Over the entire feeding period (42 days), feed intake on the VP diets was about 10% lower than on the AP diet but was improved, by 5-6%, through enzyme supplementation (Table 2). Live weight was reduced by up to 6% on the VP diet, but improved (5%) by enzyme supplementation. Feed conversion ratio was better (by 1%) on the VP diets and further improved (2.5%) by enzyme supplements. Flock uniformity at 28 days was better (1%) on VP diets and increased (1%) by enzyme supplements.
Birds generally preferred the AP diet when given a choice (Figure 1). On the grower diet, birds ate 62% of AP and 38% of VP, while on the finisher diets; the selection was 82 and 18%, respectively. Preference was significant in the grower (P<0.01) and finisher (P<0.001) periods.
The feed intake and body weight gain of birds were lower while on VP based diets than on the AP diet. However, there is an inconsistency in results obtained by different researchers working with different feed formulations, which is a setback for the industry, as it makes it difficult to make sweeping conclusions on the nutritive value of VP diets. The quality of such diets would depend on the basal ingredients that are used in the formulation and also how close the nutrient profiles of the diets are to one another. Often, it is difficult to have such similarities in profiles due to the differences in concentrations of nutrients in the plant protein sources compared to AP sources. The former sources are known to be unbalanced in nutrients, particularly, amino acids. In the present study, the diets were similar in energy, protein, minerals and key amino acids. This is responsible for the similarity in response of the birds on the two sets of diets.

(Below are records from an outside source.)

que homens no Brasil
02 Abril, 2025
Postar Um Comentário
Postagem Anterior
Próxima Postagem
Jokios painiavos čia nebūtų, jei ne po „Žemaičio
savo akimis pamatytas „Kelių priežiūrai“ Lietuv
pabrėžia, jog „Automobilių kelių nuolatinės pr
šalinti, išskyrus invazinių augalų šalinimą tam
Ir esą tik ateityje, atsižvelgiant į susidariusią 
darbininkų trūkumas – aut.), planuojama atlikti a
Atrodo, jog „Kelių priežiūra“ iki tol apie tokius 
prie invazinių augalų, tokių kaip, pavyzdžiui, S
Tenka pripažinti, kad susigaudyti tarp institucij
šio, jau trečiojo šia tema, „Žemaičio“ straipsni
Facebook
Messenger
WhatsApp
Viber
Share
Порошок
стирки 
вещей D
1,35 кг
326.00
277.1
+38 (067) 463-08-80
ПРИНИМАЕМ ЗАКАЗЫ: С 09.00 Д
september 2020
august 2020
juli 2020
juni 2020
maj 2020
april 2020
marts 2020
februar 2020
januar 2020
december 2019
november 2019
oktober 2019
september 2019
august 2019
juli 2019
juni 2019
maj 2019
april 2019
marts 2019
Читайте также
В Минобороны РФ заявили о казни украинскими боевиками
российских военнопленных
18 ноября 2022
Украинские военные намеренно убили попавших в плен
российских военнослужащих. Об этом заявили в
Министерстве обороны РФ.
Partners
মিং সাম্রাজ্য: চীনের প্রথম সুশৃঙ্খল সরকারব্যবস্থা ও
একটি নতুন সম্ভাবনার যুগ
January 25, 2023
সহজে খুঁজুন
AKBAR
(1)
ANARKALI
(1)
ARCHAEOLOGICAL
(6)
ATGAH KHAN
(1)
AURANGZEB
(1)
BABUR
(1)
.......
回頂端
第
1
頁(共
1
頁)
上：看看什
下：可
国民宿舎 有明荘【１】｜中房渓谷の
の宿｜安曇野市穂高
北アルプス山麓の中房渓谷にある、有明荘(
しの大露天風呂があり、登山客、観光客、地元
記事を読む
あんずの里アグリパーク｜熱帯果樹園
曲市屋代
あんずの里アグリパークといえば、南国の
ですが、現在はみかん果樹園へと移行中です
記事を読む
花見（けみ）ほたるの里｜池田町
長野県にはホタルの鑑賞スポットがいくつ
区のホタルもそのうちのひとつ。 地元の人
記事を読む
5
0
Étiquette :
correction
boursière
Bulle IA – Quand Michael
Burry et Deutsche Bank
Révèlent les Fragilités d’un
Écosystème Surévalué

When offered a choice, the birds preferred AP diets to VP diets and no clear reason was established for this preference. The key minerals that would affect feed intake are Na, Cl and Zn. In the present study, there were no marked differences in concentrations of Na and Cl, but slight differences in Zn content. It is not certain if this difference in Zn is large enough to cause the amount of aversion for VP diets that were recorded. Based on the level of performance observed on the VP diets, it is possible that this performance can be further increased, to completely close the gap between VP and AP diets. Such a scenario would be dependent on biotechnical intervention, including some further processing of the plant protein sources, prior to inclusion in the diet or use of appropriate nutrient supplements in the diet.
The microbial enzymes, which were tested in the current study marginally improved performance, particularly on the VP diets but were not effective enough, as to completely close the gap between these diets and the AP diets. It may have been possible, for example to recommend a more appropriate microbial enzyme if the patterns of nutrient digestibility were determined. Litter quality was not different between the two diet groups.
The results of this study have strong implications for the Australian meat chicken industry to utilise broiler diets solely based on vegetable ingredients. The major hindrance to the use of such diets by the industry is feed cost. However, there is an opportunity to develop VP diet formulation and a niche market for broiler products that are labelled as completely raised on VP diet. This product is almost on the same pedestal as free range or organic farming. This could be a new direction to explore the chicken industry.